Readers here will know all the arguments.

More interesting is the way it echos what might be a particularly American style of thinking in seeing the origins of "habits" in special-event, one-off episodes.  Isn't this heroic exceptionalism and sort-and-separate thinking oxymoronic, even contradictory? I mean habits are supposed to be routine, deadly-dull even.  That's their power. You chug along in them and don't give them any thought. Repetition, not epic heroism and trophies, is their hallmark.

Of course kids can bike and walk to school.  Rather than having parents drive them to the gym, to practice, or special event races, kids could just simply walk or bike to school most every day.

While it might not seem so "awesome," that routine and habit is all the "training" they need for a healthy foundation in every day life!

It should be easy to integrate exercise into daily living - it shouldn't require special clothes, special memberships, special events. We treat exercise with the trappings of the liminal, even! But the accessories should be optional, not normative.
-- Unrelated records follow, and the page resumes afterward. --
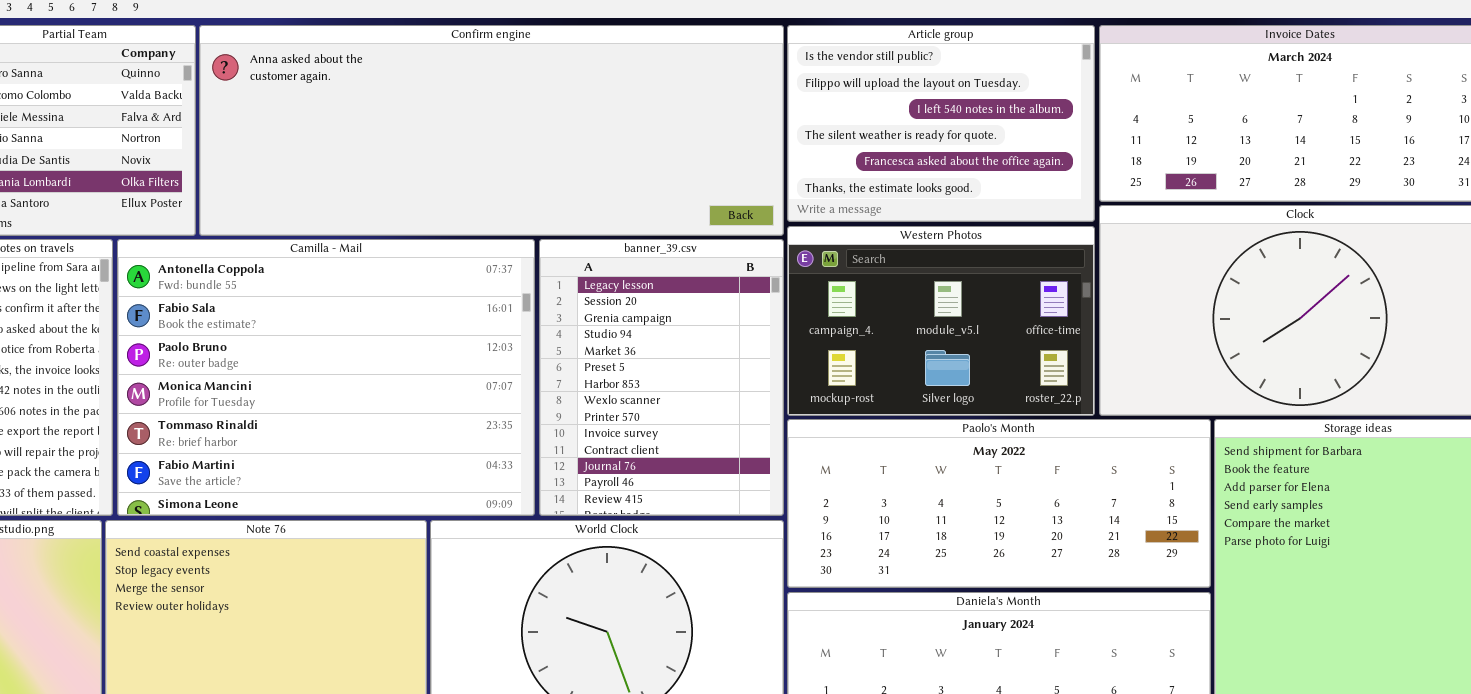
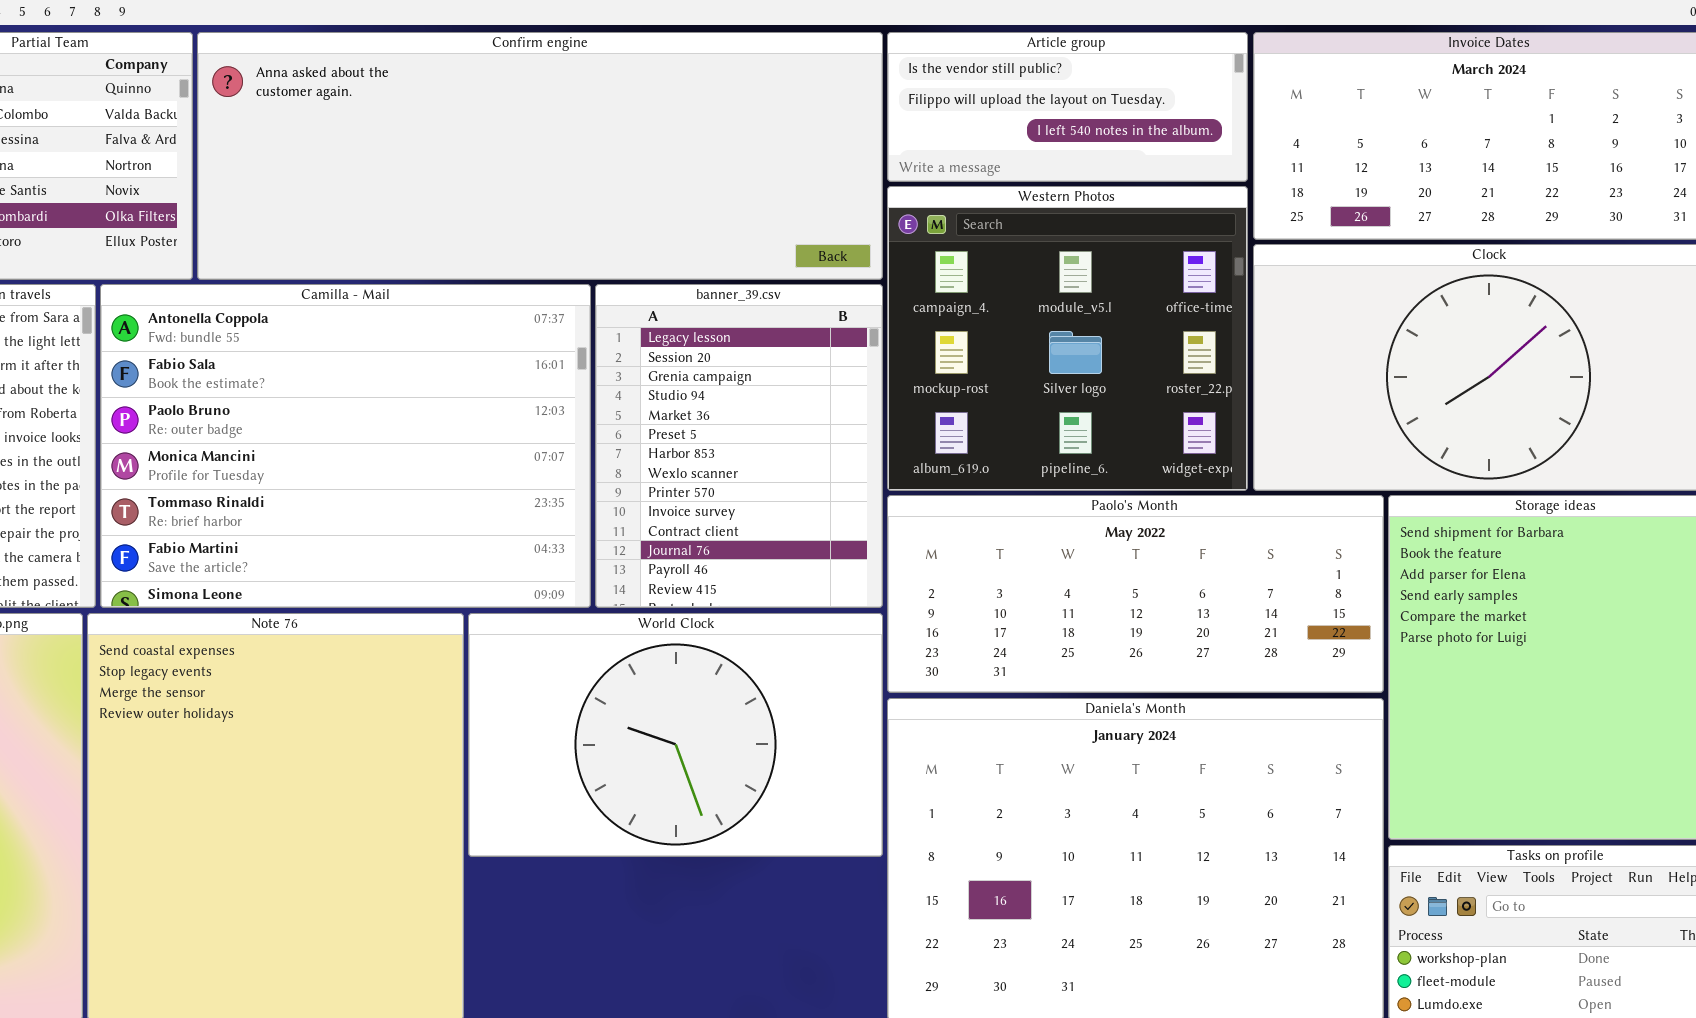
Article group: [787,25,1095,222] -> [887,32,1248,182], resized
Western Photos: [787,226,1095,416] -> [887,186,1248,491], resized

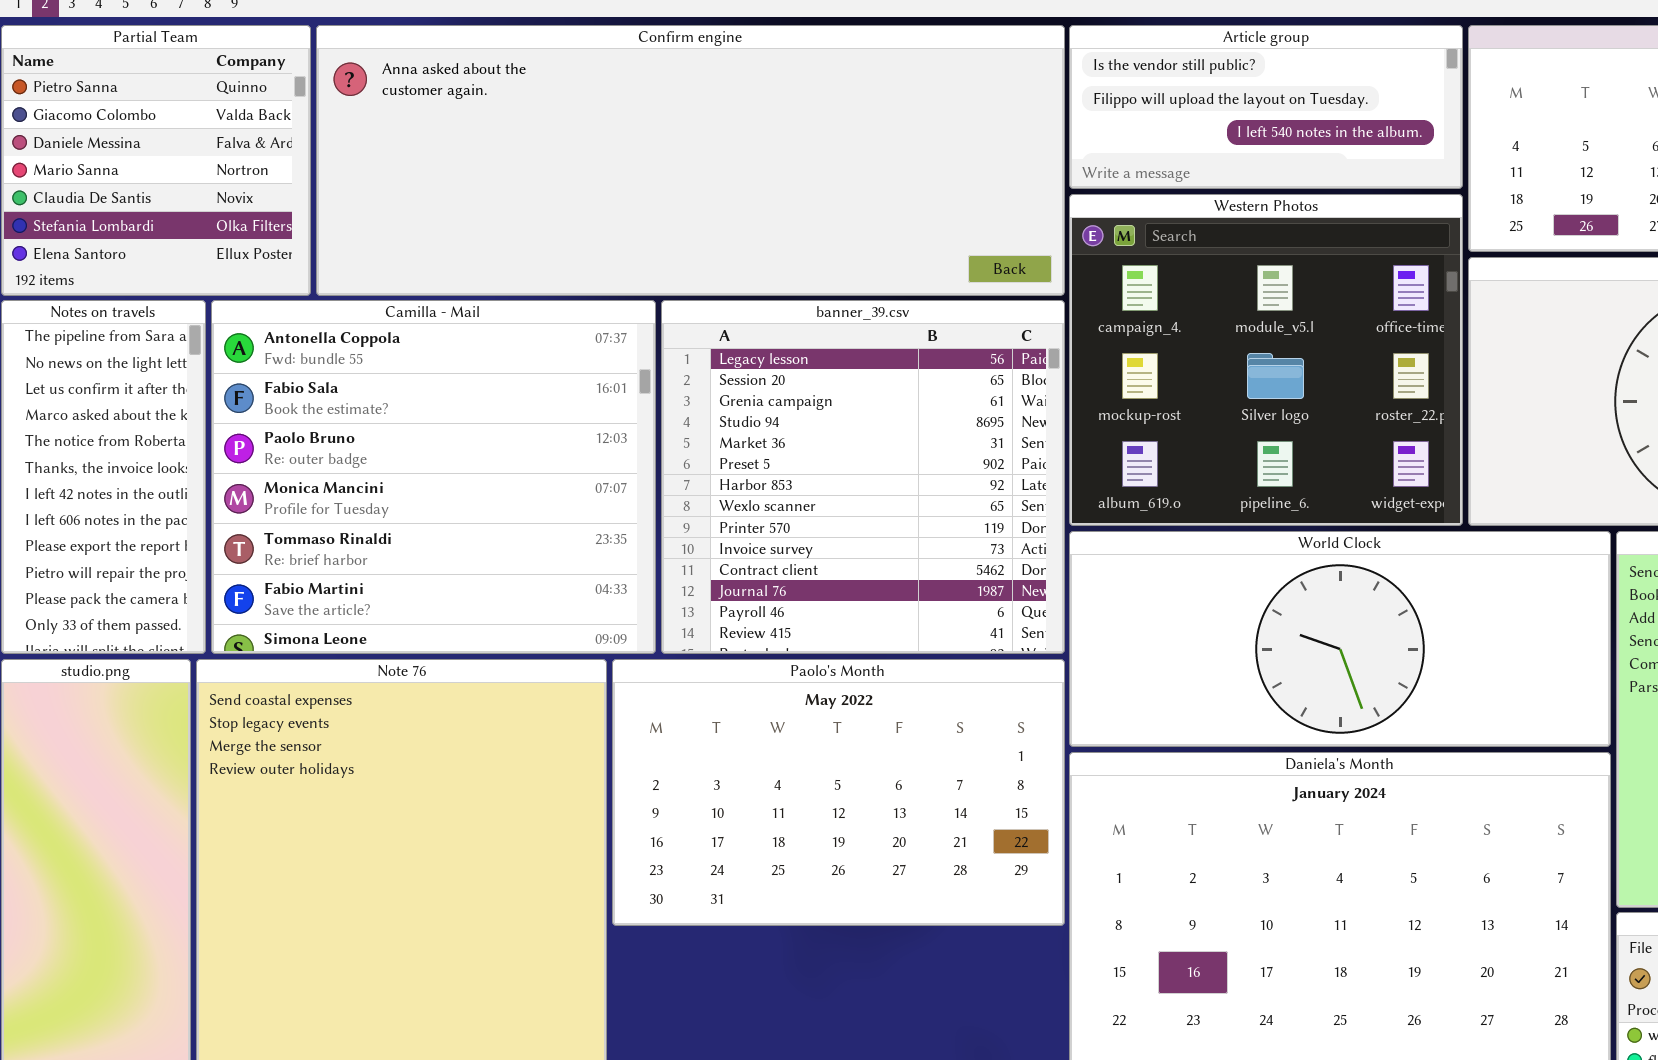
Camilla - Mail: [100,284,591,608] -> [211,300,656,654], resized
banner_39.csv: [595,284,883,608] -> [661,300,1065,654], resized
Paolo's Month: [887,495,1384,693] -> [612,659,1065,926], moved, resized
World Clock: [468,613,883,857] -> [1069,531,1611,747], moved, resized

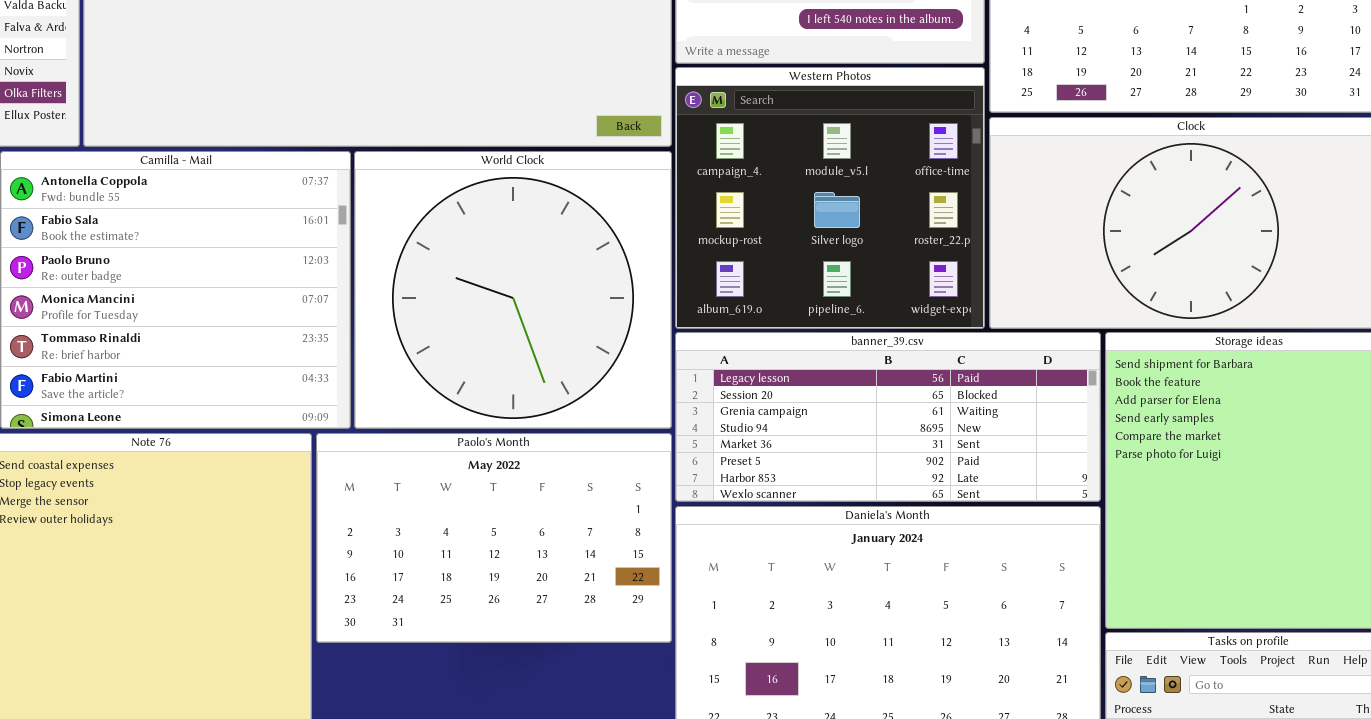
banner_39.csv: [661,300,1065,654] -> [675,332,1101,502], moved, resized
World Clock: [1069,531,1611,747] -> [354,151,672,429], moved, resized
La Dolce Vita:  Them Romans know to do it!
Yield for Walking school bus - from N3B
Maybe if we spent more time and effort and construction budgets on the everydayness of Safe Routes to School and Walk+Bike to School, and less on the Awesome Magnificence and Wonder of a single day's race - maybe then we'd be getting somewhere meaningful. Athletes will still find ways to train and avenues for competition, but for the rest of us, just a baseline level of walking or biking would do wonders.

It is cranky to pick on the Awesome 3000, because of course it's not like it's a bad thing.  It's a good thing! But it is telling that it seems to enjoy a level of institutional support that Safe Routes to School can only dream of right now.